Elsa Chanez, PhD in Japanese Language and Literature, shares her summer experience
This summer, thanks to the generous sponsorship of the Office of Graduate Studies & the Graduate Center, I was fortunate to be one of four WashU students invited to attend the Graduate Student Summer Residency program organized by the National Humanities Center (NHC) in North Carolina. This program, which has been taking place since 2015, focuses on a different topic each year and includes workshops, lectures, discussions, and group work related to pedagogy and technology to help graduate students in humanities programs hone their pedagogical, research, and academic skills. The residency this year, entitled “Creating an Accessible Classroom and Inclusive Curriculum,” took place from July 17th to 23rd and was attended by thirty-three graduate students from various programs all around the United States.
Each day, we engaged with different speakers who helped us navigate specific topics. On the first day, we met with Melvin “Jai” Jackson from North Carolina State University to explore ways of crafting a more inclusive syllabus. Together, we explored strategies for fostering a sense of belonging in the classroom through practical applications, such as sharing your syllabus early with your students, including a diversity, equity, and inclusion statement, and using warm and inclusive language, among many others. We workshopped our own syllabi by exchanging them with other students from and outside of our own fields of study. Some of the participants had a lot of experience teaching, and it was very interesting to listen to their own strategies and learn from them.

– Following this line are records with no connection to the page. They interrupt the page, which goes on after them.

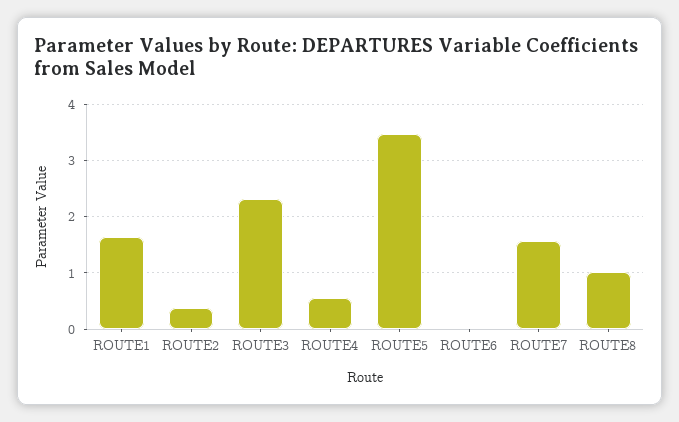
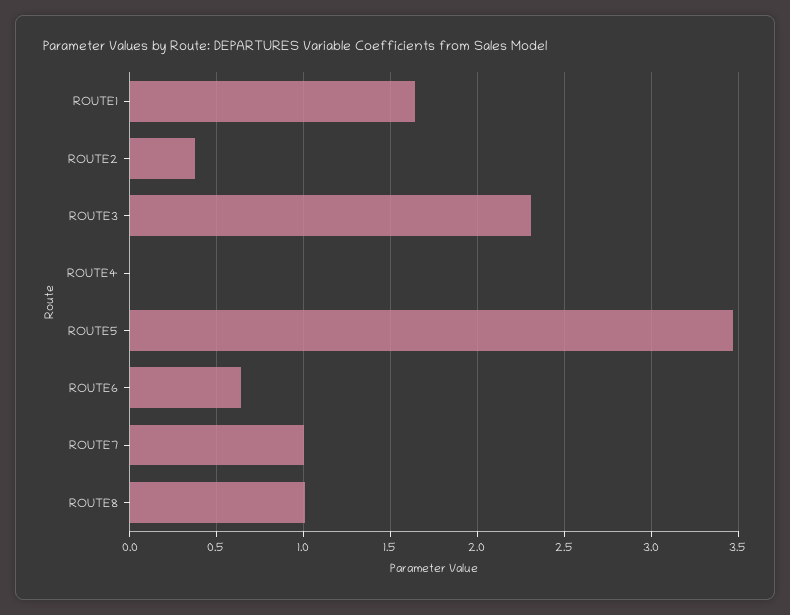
  {
    "ROUTE1": 1.65,
    "ROUTE2": 0.4,
    "ROUTE3": 2.3,
-   "ROUTE4": 0.6,
+   "ROUTE4": 0,
    "ROUTE5": 3.45,
-   "ROUTE6": 0,
+   "ROUTE6": 0.65,
-   "ROUTE7": 1.6,
+   "ROUTE7": 1,
    "ROUTE8": 1
  }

On the second day, we learned about ways of curating our online presence with Imani Danielle Mosley from the University of Florida. We discussed social media but also how to produce public-facing works in general. We also examined the process of writing for a publication such as NPR or the New York Times, where Professor Mosley has published articles. Public humanities work was also a topic we considered on our fourth day with Ashley Melzer, the director of the Humanities for the Public Good Initiative, who lead us through many activities that aimed to help us to conceive public-facing events that we could organize around our research and or to benefit our communities in and outside our universities. On the third day, Davide Carozza of Georgetown University lead a discussion on grant writing, through which we explored ways of finding grants that best apply to us and how to craft a successful grant application before workshopping our own drafts. Finally, on our last day, we were able to attend different workshops on the topic of alt-academia with several speakers who provided great insight on career opportunities in unexpected branches of academia and beyond. I enjoyed how open each and every speaker was, and how much information they were willing to share with us from their own personal experiences. Hearing them talk frankly about how much money they would expect to receive for certain work and how they find ways of balancing their careers and their personal time was refreshing.
Throughout the week, we also attended workshops run by the NHC’s staff. My favorite one was the session on file management, which showcased productivity tools like Zotero and best practices for classifying and sorting materials while writing articles and dissertations or performing archival research. These activities were both useful for our own edification and helpful as an introduction to the support that NHC fellows could count on during the longer programs that scholars may attend throughout the year. The staff at the NHC also organized fun activities, such as a trivia and ice cream night, which allowed us to get to know each other and network in an entertaining and relaxed manner. I would also like to note that the cooking staff at the NHC provided us with fantastic and delicious food every day!
I really enjoyed myself during this week, but I also gained valuable tools and knowledge to make myself a better scholar and teacher. It was enlightening to talk with great speakers and other graduate students from various universities, learning with them and from them. I was able to network with students from humanities programs I otherwise wouldn’t have engaged with and learn not only about their works but also how they are endeavoring to become better instructors and scholars.
The recurring news of humanities departments being defunded or dismantled is always disheartening, but I believe that programs such as the ones organized by the NHC are able to highlight the best of what humanities programs have to offer, both in and outside of academia. The Center’s website is full of helpful tools which highlight the importance of fostering the study of the humanities, such as the Humanities in Action webpage, which provides useful insights into important issues in humanities research and education.
I would like to thank the Office of Graduate Studies & the Graduate Center, and in particular, Jessica Cissell, the Director of Graduate Programming, for their kind sponsorship, as well as everyone at the NHC, especially Meredith Graham for all she organized and her great support and kindness. I would also like to thank all the participants who made this residency such a productive and fun week. I appreciate how much everyone shared throughout the week.
The NHC Graduate Student Summer Residency is an exceptional opportunity for students at WashU, and I would encourage interested students to apply for this program, as well as others they provide, such as their Podcasting the Humanities virtual institute.